(Transcribed page contents)
*-*-*

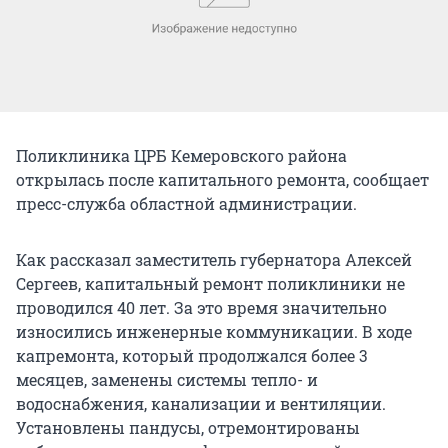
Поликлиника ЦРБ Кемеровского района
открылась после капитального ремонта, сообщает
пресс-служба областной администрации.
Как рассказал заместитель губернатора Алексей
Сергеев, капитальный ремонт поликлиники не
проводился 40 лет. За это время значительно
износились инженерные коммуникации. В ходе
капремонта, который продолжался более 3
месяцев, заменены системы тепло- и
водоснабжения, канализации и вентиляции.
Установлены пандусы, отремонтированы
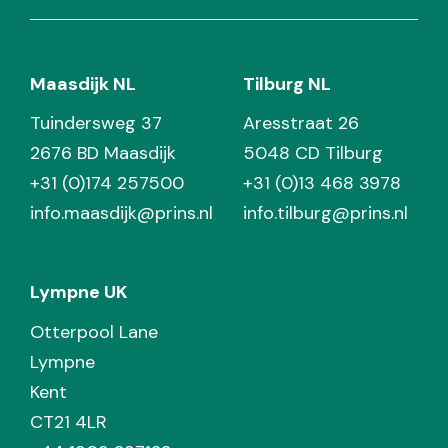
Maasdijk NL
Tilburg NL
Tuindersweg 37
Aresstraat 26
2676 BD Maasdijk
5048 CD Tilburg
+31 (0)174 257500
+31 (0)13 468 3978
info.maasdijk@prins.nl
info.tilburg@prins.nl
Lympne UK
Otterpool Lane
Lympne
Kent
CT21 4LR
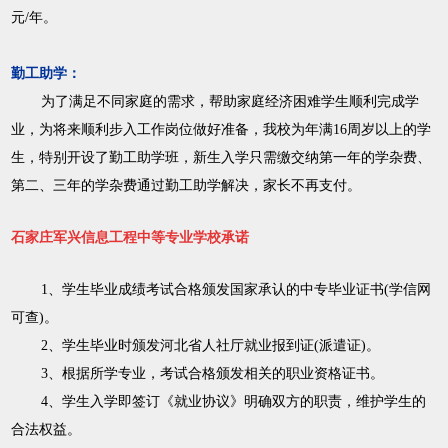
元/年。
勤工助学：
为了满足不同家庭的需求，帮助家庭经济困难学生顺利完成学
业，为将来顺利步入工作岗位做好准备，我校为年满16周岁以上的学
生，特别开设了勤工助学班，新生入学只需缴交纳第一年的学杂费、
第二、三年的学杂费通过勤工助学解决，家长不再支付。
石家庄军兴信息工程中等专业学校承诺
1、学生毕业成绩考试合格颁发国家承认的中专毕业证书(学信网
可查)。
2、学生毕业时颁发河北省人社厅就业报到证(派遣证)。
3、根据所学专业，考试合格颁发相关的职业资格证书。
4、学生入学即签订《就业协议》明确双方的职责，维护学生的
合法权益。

*-*-*

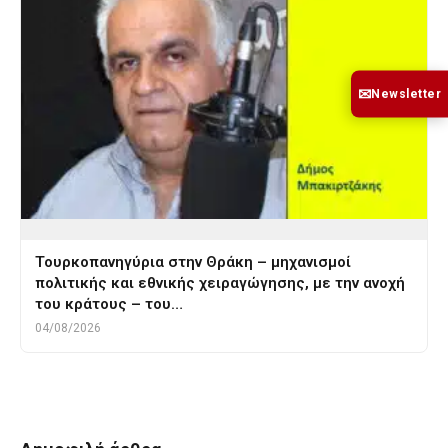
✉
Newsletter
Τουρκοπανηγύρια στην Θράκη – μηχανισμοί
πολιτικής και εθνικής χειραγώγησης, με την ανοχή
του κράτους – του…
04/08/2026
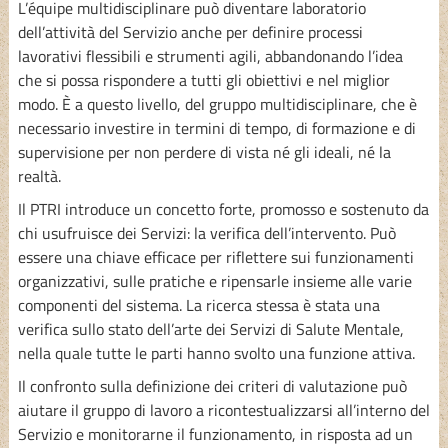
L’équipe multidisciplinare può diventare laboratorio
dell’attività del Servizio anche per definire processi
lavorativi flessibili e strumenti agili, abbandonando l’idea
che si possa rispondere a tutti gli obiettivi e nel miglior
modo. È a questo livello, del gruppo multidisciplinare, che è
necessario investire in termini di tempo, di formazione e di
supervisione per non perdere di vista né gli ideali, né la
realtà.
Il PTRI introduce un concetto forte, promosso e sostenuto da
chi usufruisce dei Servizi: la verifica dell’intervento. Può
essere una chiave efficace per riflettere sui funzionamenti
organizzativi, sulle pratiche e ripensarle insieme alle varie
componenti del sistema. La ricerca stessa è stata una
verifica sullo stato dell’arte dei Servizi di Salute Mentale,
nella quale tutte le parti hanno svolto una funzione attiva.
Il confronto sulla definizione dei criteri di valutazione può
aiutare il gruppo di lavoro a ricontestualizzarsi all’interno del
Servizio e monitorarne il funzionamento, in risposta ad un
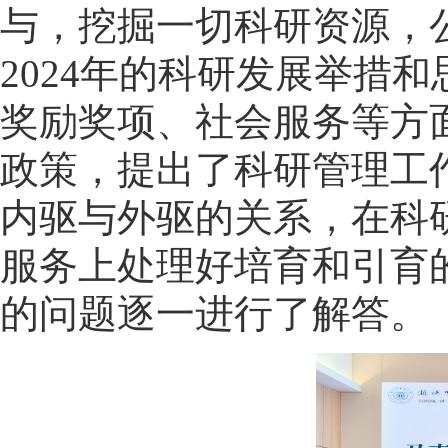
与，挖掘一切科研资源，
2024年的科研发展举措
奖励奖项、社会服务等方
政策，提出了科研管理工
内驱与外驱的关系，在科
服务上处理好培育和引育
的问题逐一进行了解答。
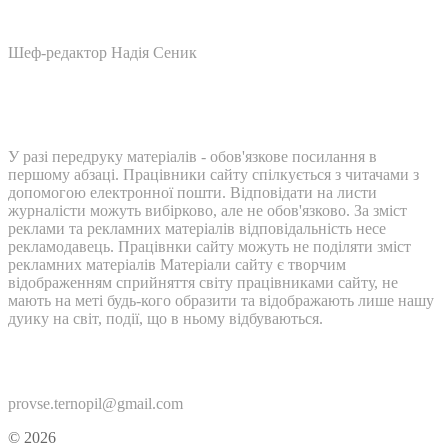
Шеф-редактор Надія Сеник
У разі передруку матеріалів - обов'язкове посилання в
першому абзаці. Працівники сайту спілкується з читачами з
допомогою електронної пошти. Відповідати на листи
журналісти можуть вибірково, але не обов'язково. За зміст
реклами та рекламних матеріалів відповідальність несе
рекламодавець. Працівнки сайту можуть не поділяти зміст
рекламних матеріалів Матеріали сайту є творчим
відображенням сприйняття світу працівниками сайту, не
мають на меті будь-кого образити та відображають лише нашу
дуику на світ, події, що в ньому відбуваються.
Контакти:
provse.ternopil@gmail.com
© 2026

*-*-*

Problem details:
Looking back over the data above, restate word for word the lines that begin at the line with "che si possa" and end at the line with "chi usufruisce dei", inclusive.

Result:
che si possa rispondere a tutti gli obiettivi e nel miglior
modo. È a questo livello, del gruppo multidisciplinare, che è
necessario investire in termini di tempo, di formazione e di
supervisione per non perdere di vista né gli ideali, né la
realtà.
Il PTRI introduce un concetto forte, promosso e sostenuto da
chi usufruisce dei Servizi: la verifica dell’intervento. Può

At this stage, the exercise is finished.